APD is often missed because it can occur alongside or mimic symptoms of other disorders such as dyslexia, autism, ADD, ADHD, and other behavioral disorders.
What is Auditory Processing Disorder (APD)?
Auditory processing is how your brain interprets the sounds you hear every day into something that makes sense to your mind. It involves 4 major steps: detection, discrimination, identification, and comprehension. Auditory Processing Disorder (also known as Central Auditory Processing Disorder or CAPD) is a difficulty with one or more of these steps making it more difficult to “hear” or understand sound and speech. For many children and adults with APD, hearing test results are within normal limits and there is no diagnosis of hearing loss. This disorder affects approximately 20% of school-aged children as well as adults of all ages. It is common for younger and middle-aged adults to notice symptoms of APD in specific listening situations such as the college classroom, work, and social environments, and realize later in life the struggles they had growing up.
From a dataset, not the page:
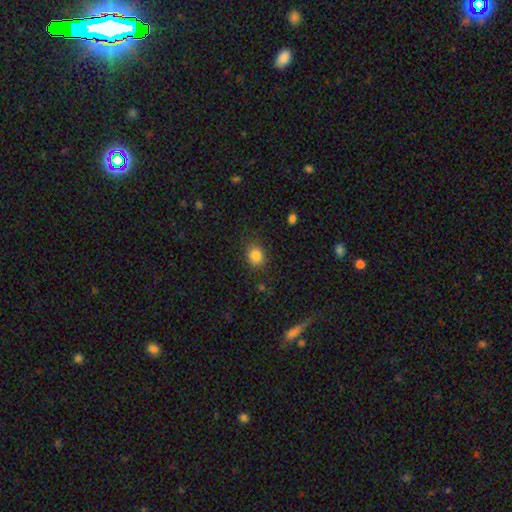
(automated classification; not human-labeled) smooth_or_featured: smooth (p=0.84) [alt: star or artifact p=0.11]
how_rounded: round (p=0.69) [alt: in between p=0.30]
merging: none (p=0.81) [alt: minor disturbance p=0.13]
APD is often missed because it can occur alongside or mimic other disorders such as dyslexia, autism, ADD, ADHD, behavioral disorders or symptoms like poor attention, not following directions, and general learning disabilities. In more challenging environments like a dynamic classroom, the playground, or other social settings, children are less likely to “hear” what is being said and may miss some words or instructions altogether. It can be difficult for children to recognize that they have an issue. Therefore, it is important for parents, teachers and others to know how to spot symptoms of APD.
Symptoms and Diagnosing
Signs of APD
Auditory Processing Disorder (APD) cases can range from mild to severe. Symptoms include difficulties with:
- Following directions
- Learning to spell, read, reading comprehension, and/or write
- Remembering auditory information
- Organization of numbers
- Knowing where sound is coming from
- Following or understanding telephone conversations
- Following long conversations
- Taking notes
- Understanding accents
- Technical information where language is novel or unfamiliar
- Social issues—difficulty "reading" others/pragmatic communication issues
- Consistent delay in responses
Symptoms of APD in Children
If you believe that a child may have APD, there are a few questions to consider:
- Is the child easily distracted?
- Are noisy environments distracting or upsetting?
- Does the child's behavior improve in quieter settings?
- Does the child have trouble following directions, whether simple or complicated?
- Does the child have reading, spelling, or writing difficulties?
- Is the child disorganized or forgetful?
- Are conversations difficult for the child to follow?
If you recognize any of the behaviors listed above to be true in your child, yourself, a loved one, a student, or a client, it is important to request an appointment.
Diagnosis of APD
We are currently equipped to test and treat children cognitively 5 years of age or older.
- A parent or adult interview is conducted as to understand the difficulties that the individual is having.
- A hearing evaluation including middle ear assessment is first required in order to confirm hearing status.
- APD Assessment includes Words in Quiet, Words in Noise, Staggered Spondaic Words, and Phonemic Synthesis. Additional tests are performed based on individual's performance. (A different screening/test battery is performed for children 6.5 and younger)
- Scoring comparing scores with normative data for patient's age.
- Thorough report writing based on the individual's needs. For school children, classroom recommendations and school letters are also provided.